ESEGUITO DA KATIA ANDREOLETTI E MICHELE PAPPACODA «Su eventuali modifiche al testo e sull'ipotesi di restringere la platea dei beneficiari del provvedimento di liberazione anticipata speciale io non ho alcuna riserva da opporre. Anzi posso dire sin d'ora che, se il Parlamento ci dovesse chiedere di escludere i condannati per reati gravi come quelli di mafia, allora daremo il parere favorevole».
Annamaria Cancellieri interviene nel dibattito aperto dal Mattino su quelli che potrebbero essere gli effetti del decreto numero 146 del 23 dicembre 2013, meglio noto come "svuotacarceri". Lo fa dicendosi pronta ad accogliere qualunque modifica (il testo è già stato esaminato dalla Camera dei Deputati e approda ora al Senato) dovesse giungere dai due rami del Parlamento. E, in un orizzonte di vedute più ampio, il Guardasigilli affronta anche altri temi attuali e scottanti: dalla riforma della carcerazione preventiva all'emergenza carceraria, per finire ai rapporti con i rappresentanti dell'avvocatura italiana e a una serie di misure appena adottate per rendere concreto il decollo del secondo Tribunale del capoluogo campano, quello di Napoli Nord.
Ministro, a ben guardare le tabelle predisposte dal Dipartimento dell'amministrazione penitenziaria, non si può restare poi così indifferenti se si esaminano i potenziali effetti dell'applicazione dello "svuotacerceri". Il presidente della Corte d'Appello di Napoli lo ha bollato come un "provvedimento distruttivo"; e sono molti quelli che si chiedono per quale motivo non si sia deciso di limitarne gli effetti, magari, solo ai detenuti condannati per reati comuni.
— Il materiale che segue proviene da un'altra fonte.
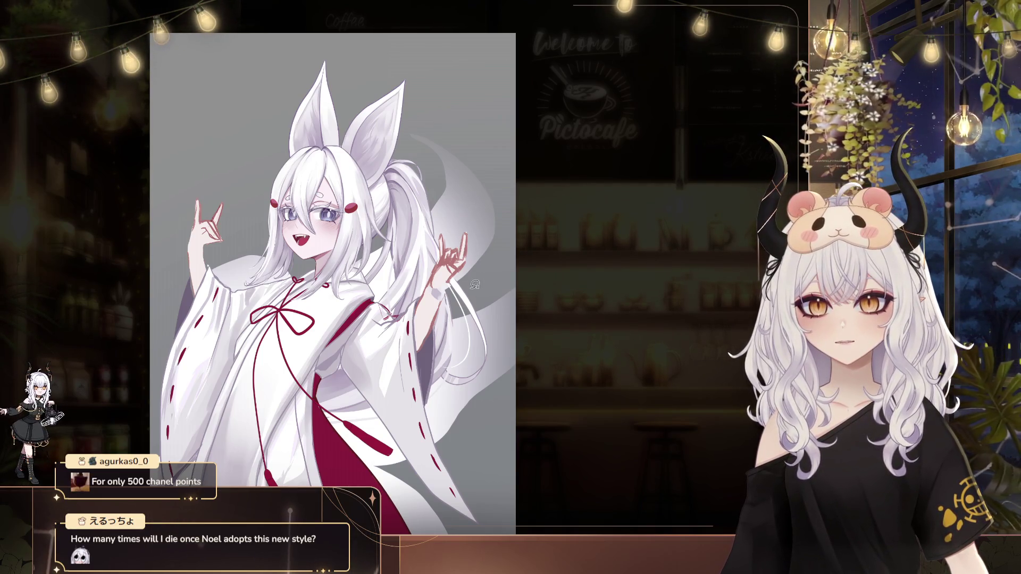
key("ctrl+t")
«In quel testo noi non avevamo messo paletti di alcun genere anche perché sappiamo bene che ogni decisione rispetto alla posizione di ogni singolo detenuto ristretto nelle carceri italiane deve passare per un filtro importante come quello dei Tribunali di Sorveglianza. Ora il decreto, dopo essere stato discusso alla Camera è all'attenzione del Senato. Rispetto alla sua domanda posso dire comunque che, se quel testo desta preoccupazioni, noi siamo pronti a restringere la cerchia dei potenziali beneficiari».
Dunque anche per i condannati per i reati di mafia?
«Certo. In sede di conversione - laddove ci venisse chiesto dalle Camere - daremo parere favorevole. Anche perché, e voglio sottolinearlo con forza, la lotta alle mafie resta una delle priorità di questo governo».